The Genecis Clinic in Dallas, which is run jointly by UT Southwestern and Dallas Children's Hospital, faced similar pressure, closing in November last year.

The clinic’s lead doctor, Ximena Lopez, said she was forced to stop taking new patients because the governor pressured her bosses. She sued, and a court order temporarily allowed Genecis to reopen earlier this month. Yesterday, a judge extended it

Attorney Charla Aldous represents Lopez and says scores of new patients have sought care in the last few weeks. Many of them are anxious and even suicidal. On top of that, Aldous says patients feel the weight of the potential state investigations, too.

"They’re afraid because of the CPS investigations," she said. "It has really really traumatized families that have already been marginalized."

While the decision on Genecis is good news for trans families, gender-affirming care in Texas is still precarious.
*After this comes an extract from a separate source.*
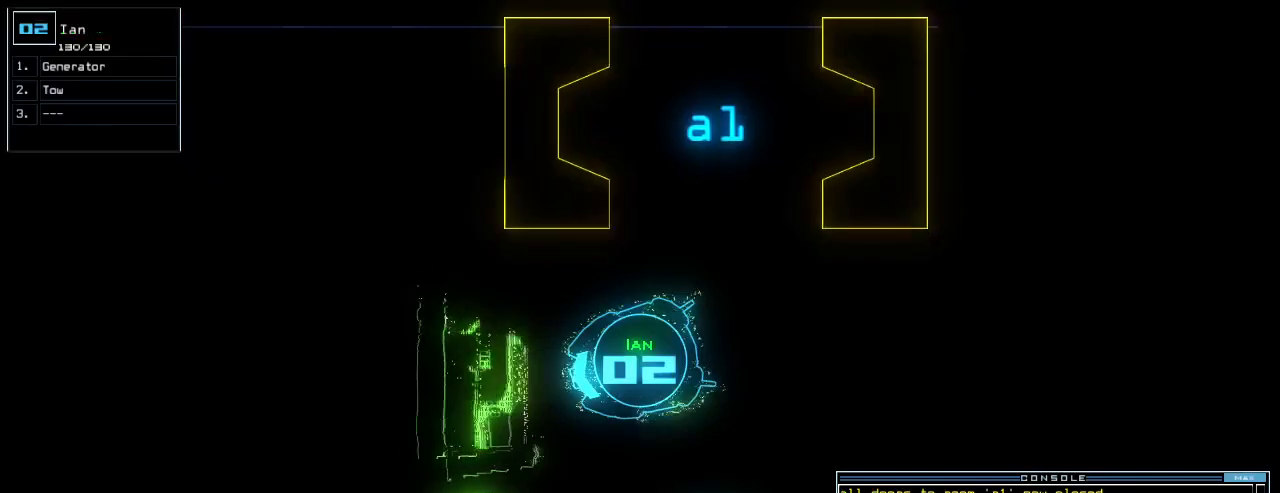
{"keys": ["right", "up"], "events": [[20, "right", "down"], [180, "down", "up"], [380, "up", "down"]]}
Parents throughout the state remain unsure on a day-to-day basis if they’ll be able to get the care their kids need — watching court cases and dreading the prospect that state lawmakers will ban gender-affirming care outright when they meet next year.

Back in Austin, Kari expects families will continue to go the distance, regardless of what lies ahead.

"I can guarantee you the parent of a transgender kid is not going to sit here and go, ‘Well, sorry, honey, you don’t get your hormones anymore. So sorry, the governor said ‘No,’" she says. "We’re not those kind of parents. We’re fighters."

Kari says one thing you shouldn't do in Texas is poke a mama bear.